To that end, the canvas is broken up into tiles of 256×256 pixels. I chose that size fairly arbitrarily based on gut feeling. Large tiles are probably more compressible and reduce the number of tiles we have to fetch, but smaller tiles lead to more fine-grained updates so the client has less data to upload. The decisive argument was something else entirely: if I eventually implement locking (more on that later), it will be easiest to do on a per-tile basis, so the tiles should not be too large.
The naming of tiles
These tiles sit in an infinite grid, with a coordinate system stretching out from -∞ on one end to +∞ on the other. To keep storage costs finite, we don’t store the infinite number of leading zeros of coordinates; in other words,
42 and not
…0000000000042. (Even then, it is possible for coordinates to get so large that they don’t fit in the computer’s memory, so this technically limits the canvas size somewhat. It’s still unimaginably much bigger than the known universe.)
Inside a tile
In the old Bigcanvas, the content of a tile was a series of strokes, where a stroke was just a series of points. When somebody drew something, the strokes were simply concatenated onto those that were already there. After seeing Webcanvas, I realized that this approach was going to be severely limiting. Not only does it preclude more advanced operations like blur, especially near tile edges, but it also makes tiles download and render more slowly the more is drawn to them. That clearly doesn’t scale!

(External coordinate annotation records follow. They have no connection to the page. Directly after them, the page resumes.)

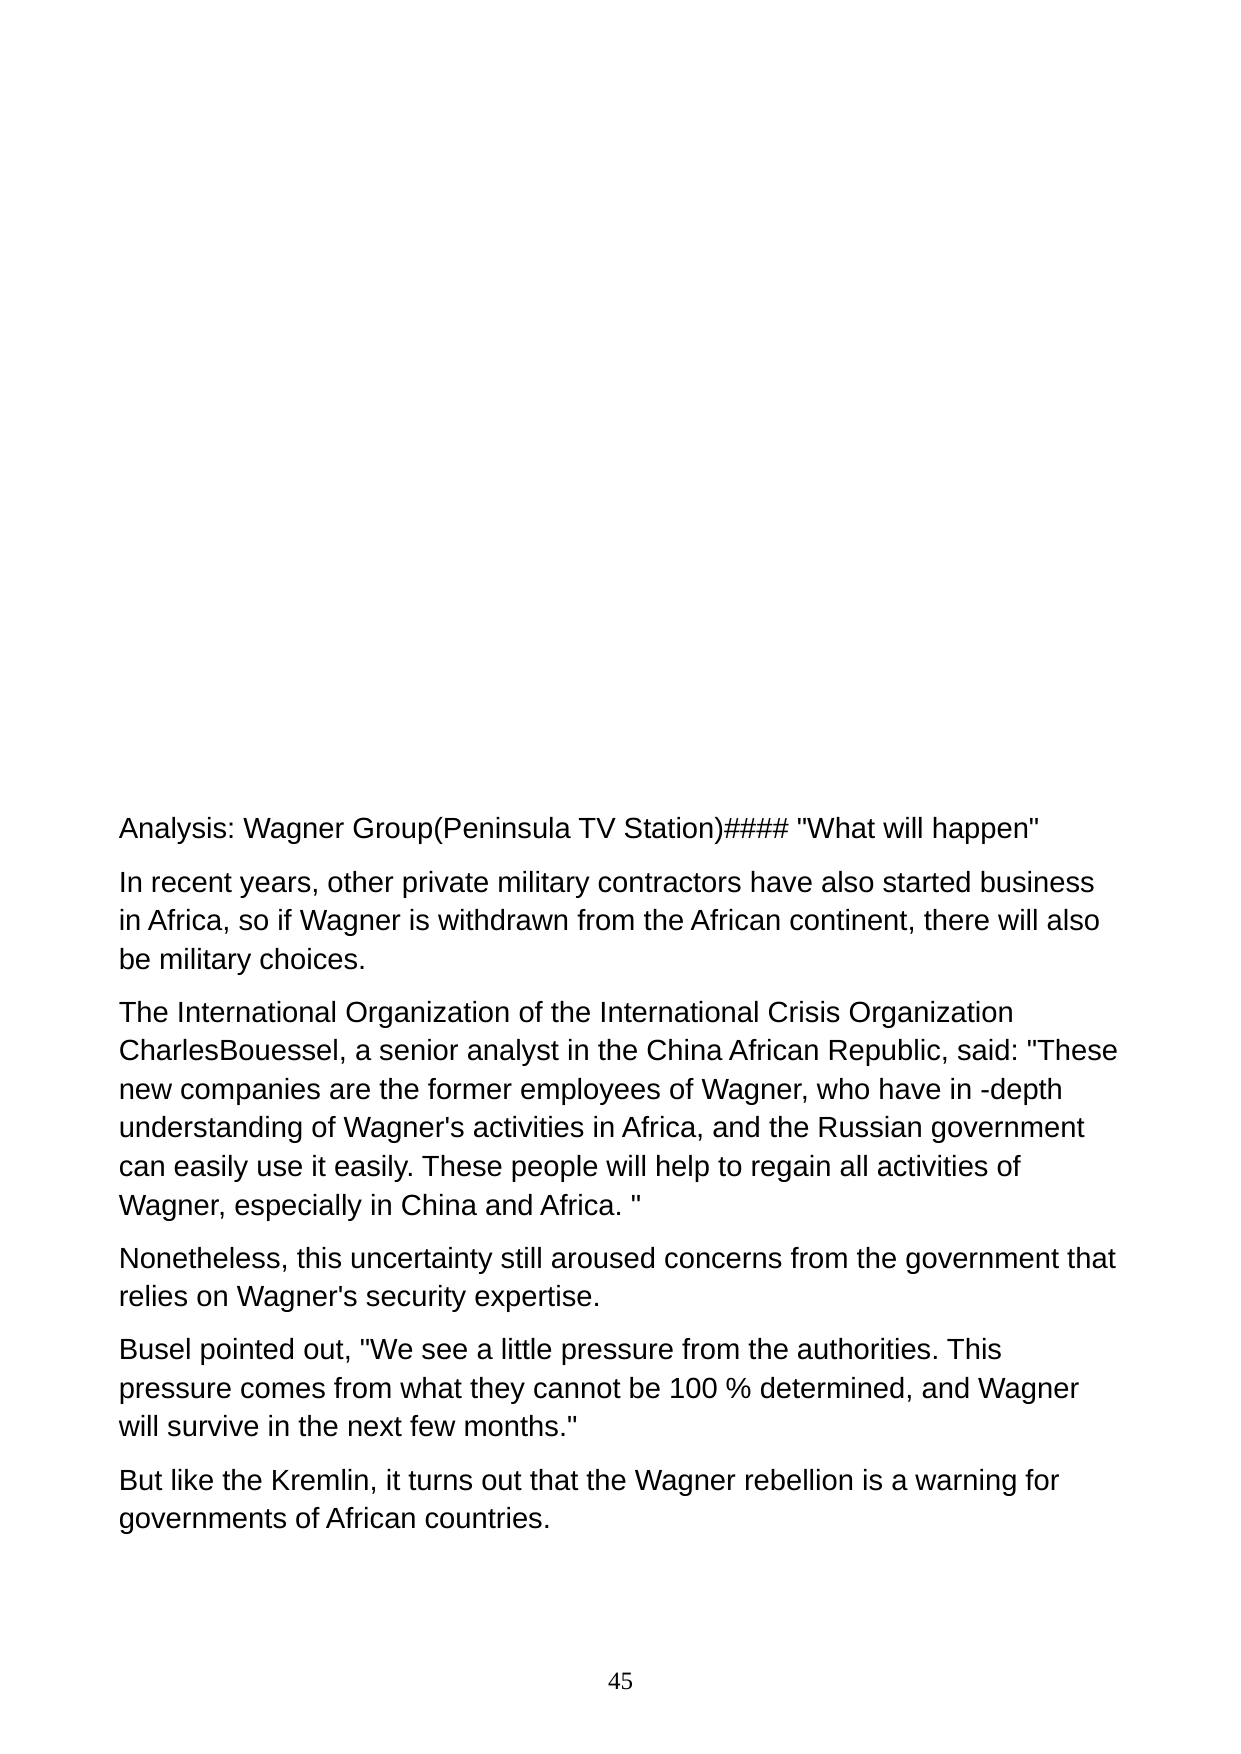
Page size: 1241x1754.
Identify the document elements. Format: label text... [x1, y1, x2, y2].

text In recent years, other private military contractors have also started business in Africa, so if Wagner is withdrawn from the African continent, there will also be military choices. [118, 864, 1122, 975]
text But like the Kremlin, it turns out that the Wagner rebellion is a warning for governments of African countries. [118, 1462, 1122, 1534]
text Analysis: Wagner Group(Peninsula TV Station)#### "What will happen" [118, 118, 1122, 845]
text Busel pointed out, "We see a little pressure from the authorities. This pressure comes from what they cannot be 100 % determined, and Wagner will survive in the next few months." [118, 1332, 1122, 1443]
text The International Organization of the International Crisis Organization CharlesBouessel, a senior analyst in the China African Republic, said: "These new companies are the former employees of Wagner, who have in -depth understanding of Wagner's activities in Africa, and the Russian government can easily use it easily. These people will help to regain all activities of Wagner, especially in China and Africa. " [118, 995, 1122, 1221]
text Nonetheless, this uncertainty still aroused concerns from the government that relies on Wagner's security expertise. [118, 1241, 1122, 1313]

So I decided to go with a more traditional approach instead: storing each tile as a PNG image. (We can’t use JPEG for its smaller size, because repeated decompression and recompression caused by incremental updates would quickly ruin image quality.)
The obvious drawback is that changes are no longer a simple concatenation. Either we have to merge PNG files on the server, or the client has to send the entire updated PNG across the wire. This turned out to be a rather big topic, about which I’ll write more in the next post.
The old Bigcanvas stored its tiles on the filesystem. Each tile was a file, which made appending strokes trivially easy, but it did lead to performance problems, despite the care I took to create a hierarchical directory structure to avoid huge numbers of files in one directory.
So in the new version, I shopped around for a database system, and eventually settled on Redis. It’s a key-value store at heart, but the values are structured: you can have sets, maps, arrays and such. Everything is in-memory, so it’s super fast, but it can also persist to disk. And it can be sharded by key across multiple machines, so it should scale well if it ever comes to that.
The biggest risk here is that the necessary storage will grow too quickly, and I’ll end up paying too much for RAM. In that case, I’ll probably swap Redis out for a disk-based DBMS like MongoDB or plain old MySQL.
My god, it’s full of bits
So now, everything is protobufs. Messages from server to client, from client to server, keys in Redis, values in Redis… Serialization and deserialization is fast and efficient, and unlike JSON you get a strongly typed object to work with. And as long as you follow the rules protobufs are forwards and backwards compatible, so any schema changes should not require a data migration. So it’s very flexible, which is just what I needed, since I can’t know where this project is headed yet.
Shortly thereafter, Google released gRPC, an RPC protocol based on protocol buffers being exchanged over HTTP2. It comes with a “javanano” version that promises to be efficient on mobile, which seemed useful. But my main reason for switching from my hand-rolled websockets-based protocol to gRPC is that it provided a proper request-response model, which I needed for reliable concurrent updates (again, more on that in a later post). And, OK, maybe also because it seemed like fun to try it out. Verdict: once you get everything to compile, it works like a charm!